Oleh: Reza Noormansyah
Suatu kaum dapat tetap tegak meski ditimpa bencana, kehilangan wilayah, atau bahkan dikepung oleh kekuatan besar, selama mereka masih memegang teguh akar ideologisnya. Ideologi adalah asas hidup yang bertumpu pada pemikiran dasar dan melahirkan suatu sistem dengan metode penerapan yang khas. Artinya, ideologi adalah fondasi eksistensial sebuah entitas yang membentuk arah berpikir, memandu perilaku, dan menentukan tujuan. Selama fondasi ini masih mengakar dalam kesadaran kehidupan, maka suatu kaum tetap memiliki kekuatan untuk bertahan, bangkit, dan bergerak maju. Sebaliknya, ketika akar ini dicabut, maka meskipun kaum tersebut masih memiliki tubuh, struktur, dan nama, mereka sejatinya telah kehilangan spiritnya.
Mencerabut ideologi bukan sekadar melarang simbol-simbol, ritual, atau aktivitas. Pencerabutan adalah proses sistematis untuk memutus kesinambungan pemikiran dan keyakinan yang menjadi dasar orientasi hidup. Ketika ideologi tercerabut, maka yang hilang adalah kerangka berpikir, keberanian untuk memperjuangkan sesuatu secara utuh, dan kemampuan untuk membedakan antara jalan hidup yang sesuai dengan jati dirinya dengan jalan yang menyimpang dari identitasnya.
Karena itu, jika tujuan akhir dari penundukan adalah memastikan bahwa suatu kaum tidak lagi menjadi ancaman, maka strategi paling efektif bukanlah penaklukan fisik, melainkan penghancuran akar ideologisnya. Tanpa keterikatan pada ideologi, masyarakat akan tercerai, mudah dipengaruhi, kehilangan daya dorong, dan hanya bergerak mengikuti kekuatan luar tanpa kesadaran. Mereka mungkin masih hidup, tetapi tidak lagi mampu menghidupkan.

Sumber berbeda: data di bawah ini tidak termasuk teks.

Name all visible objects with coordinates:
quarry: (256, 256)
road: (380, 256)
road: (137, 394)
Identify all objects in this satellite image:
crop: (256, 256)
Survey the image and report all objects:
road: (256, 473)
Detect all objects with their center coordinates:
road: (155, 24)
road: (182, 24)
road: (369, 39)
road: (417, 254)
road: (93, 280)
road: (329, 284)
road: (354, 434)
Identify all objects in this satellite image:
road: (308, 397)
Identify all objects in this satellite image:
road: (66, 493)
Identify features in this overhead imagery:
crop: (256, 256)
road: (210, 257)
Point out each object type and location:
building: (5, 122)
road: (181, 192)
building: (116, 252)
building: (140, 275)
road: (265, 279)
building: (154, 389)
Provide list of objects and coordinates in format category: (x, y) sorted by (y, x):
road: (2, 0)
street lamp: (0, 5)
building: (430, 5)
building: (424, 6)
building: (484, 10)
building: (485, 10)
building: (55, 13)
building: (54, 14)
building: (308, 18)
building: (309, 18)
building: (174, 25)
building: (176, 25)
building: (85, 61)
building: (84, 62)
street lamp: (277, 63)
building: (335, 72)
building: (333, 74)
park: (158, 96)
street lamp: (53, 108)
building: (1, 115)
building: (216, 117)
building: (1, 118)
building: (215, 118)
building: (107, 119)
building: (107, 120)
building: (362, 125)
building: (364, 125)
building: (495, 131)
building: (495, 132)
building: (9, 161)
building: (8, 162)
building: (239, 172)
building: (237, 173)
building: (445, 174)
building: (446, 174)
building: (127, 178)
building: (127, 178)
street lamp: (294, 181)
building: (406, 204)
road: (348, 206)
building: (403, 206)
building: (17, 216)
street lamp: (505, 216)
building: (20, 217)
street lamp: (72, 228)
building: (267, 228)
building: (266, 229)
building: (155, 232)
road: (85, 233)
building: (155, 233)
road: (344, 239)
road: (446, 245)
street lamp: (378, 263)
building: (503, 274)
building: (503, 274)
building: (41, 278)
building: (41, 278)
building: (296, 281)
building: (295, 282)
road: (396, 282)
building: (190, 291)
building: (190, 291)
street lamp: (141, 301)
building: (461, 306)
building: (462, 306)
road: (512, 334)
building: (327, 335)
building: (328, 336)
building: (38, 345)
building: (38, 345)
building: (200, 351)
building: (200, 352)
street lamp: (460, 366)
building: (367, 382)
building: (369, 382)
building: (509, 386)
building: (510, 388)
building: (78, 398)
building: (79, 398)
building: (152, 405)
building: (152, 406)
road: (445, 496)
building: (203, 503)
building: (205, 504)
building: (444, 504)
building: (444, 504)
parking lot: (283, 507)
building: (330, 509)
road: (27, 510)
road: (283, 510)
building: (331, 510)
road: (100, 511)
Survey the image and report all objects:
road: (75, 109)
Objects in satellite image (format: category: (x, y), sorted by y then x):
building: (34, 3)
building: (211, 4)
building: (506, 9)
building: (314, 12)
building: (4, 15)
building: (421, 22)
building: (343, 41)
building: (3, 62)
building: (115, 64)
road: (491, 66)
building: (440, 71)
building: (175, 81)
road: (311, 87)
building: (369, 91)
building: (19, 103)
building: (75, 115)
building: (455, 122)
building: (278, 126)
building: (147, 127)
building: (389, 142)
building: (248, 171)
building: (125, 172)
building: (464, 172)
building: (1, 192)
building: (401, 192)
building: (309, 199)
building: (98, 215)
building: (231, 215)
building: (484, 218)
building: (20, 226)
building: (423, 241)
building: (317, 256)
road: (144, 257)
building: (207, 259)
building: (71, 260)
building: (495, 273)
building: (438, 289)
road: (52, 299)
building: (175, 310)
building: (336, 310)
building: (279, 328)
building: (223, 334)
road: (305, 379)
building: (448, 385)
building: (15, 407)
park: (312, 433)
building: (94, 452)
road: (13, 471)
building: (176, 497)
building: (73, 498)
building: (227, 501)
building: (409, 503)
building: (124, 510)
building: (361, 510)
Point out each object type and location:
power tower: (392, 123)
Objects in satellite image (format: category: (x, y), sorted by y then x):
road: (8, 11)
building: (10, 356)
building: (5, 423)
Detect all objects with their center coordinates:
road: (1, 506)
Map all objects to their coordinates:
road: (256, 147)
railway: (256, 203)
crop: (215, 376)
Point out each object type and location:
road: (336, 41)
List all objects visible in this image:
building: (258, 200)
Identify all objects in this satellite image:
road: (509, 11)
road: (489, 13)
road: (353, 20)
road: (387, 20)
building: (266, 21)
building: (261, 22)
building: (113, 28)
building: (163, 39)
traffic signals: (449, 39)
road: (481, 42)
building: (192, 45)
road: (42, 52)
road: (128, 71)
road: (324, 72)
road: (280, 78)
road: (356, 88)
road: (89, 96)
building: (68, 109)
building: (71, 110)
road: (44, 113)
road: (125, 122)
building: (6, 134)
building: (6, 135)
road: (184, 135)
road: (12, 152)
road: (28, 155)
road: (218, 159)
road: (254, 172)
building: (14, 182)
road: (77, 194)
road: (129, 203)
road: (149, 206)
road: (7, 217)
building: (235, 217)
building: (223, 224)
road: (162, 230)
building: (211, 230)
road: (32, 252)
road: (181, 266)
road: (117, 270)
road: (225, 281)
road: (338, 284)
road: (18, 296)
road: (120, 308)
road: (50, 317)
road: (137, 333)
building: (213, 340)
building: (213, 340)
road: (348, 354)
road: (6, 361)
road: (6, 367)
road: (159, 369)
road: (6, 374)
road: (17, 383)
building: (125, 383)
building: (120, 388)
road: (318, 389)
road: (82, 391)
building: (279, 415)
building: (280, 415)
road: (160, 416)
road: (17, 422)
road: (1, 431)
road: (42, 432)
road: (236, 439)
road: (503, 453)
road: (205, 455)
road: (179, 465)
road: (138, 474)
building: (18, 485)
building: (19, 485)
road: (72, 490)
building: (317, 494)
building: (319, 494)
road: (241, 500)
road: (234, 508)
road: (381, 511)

Maka, siapapun yang ingin melemahkan suatu kaum secara permanen, cukup memastikan bahwa kaum itu tidak lagi memiliki dasar untuk berpikir, merasa, dan bertindak berdasarkan ideologi yang mempersatukan dan menggerakkan mereka. Tanpa akar, mereka akan tumbang bukan karena ditumbangkan, tetapi karena sudah tidak mampu lagi berdiri sendiri.
Lalu, apakah berideologi berarti menanggalkan rasionalitas? Tidak. Justru sebaliknya, ideologi dimulai dari proses berpikir tentang asal-usul manusia, tujuan eksistensinya, akan ke mana setelahnya, dan keterkaitannya dengan keseluruhan realitas kehidupan. Ideologi yang kokoh lahir dari keyakinan yang dibangun melalui pemikiran rasional, bukan dari warisan turun-temurun, dorongan emosi, atau tekanan tradisi. Dari asas inilah hadir sistem hidup yang menyeluruh dan khas. Maka, berideologi berarti menggunakan akal secara sadar dalam menetapkan pijakan hidup, lalu berkomitmen menjalani kehidupan sesuai dengan sistem yang tegak di atas pijakan tersebut.
Ketika akal ditinggalkan dalam proses memahami realitas dan menetapkan landasan hidup, maka kesadaran ideologis akan kehilangan fondasi rasionalnya. Sebuah keyakinan yang tidak dibangun di atas proses berpikir hanya akan menjadi doktrin kosong. Manusia menjadi tidak hidup berdasarkan pemahaman, melainkan sekadar kebiasaan. Ia mungkin terlihat meyakini sesuatu, tetapi tidak mampu menjelaskan mengapa ia meyakininya, untuk apa ia menjalaninya, dan bagaimana seharusnya ia mempertahankannya. Ini menjadikan komitmen terhadap ideologi bersifat rapuh dan bergantung pada kondisi luar. Tanpa kerangka berpikir yang jernih dan menyeluruh, manusia akan kesulitan membedakan mana prinsip yang harus dijaga dan mana kompromi yang akan melemahkan. Akhirnya, yang tersisa bukan lagi kesadaran ideologis, melainkan keterikatan emosional yang mudah dipatahkan.
Karena itu, kesadaran ideologis hanya mungkin lahir jika akal digunakan secara aktif untuk menimbang, meneguhkan, dan menjalani keyakinan hidup. Sebab tanpa akal, ideologi hanya akan tinggal nama, tidak memandu, tidak menyatukan, dan tidak menghidupkan.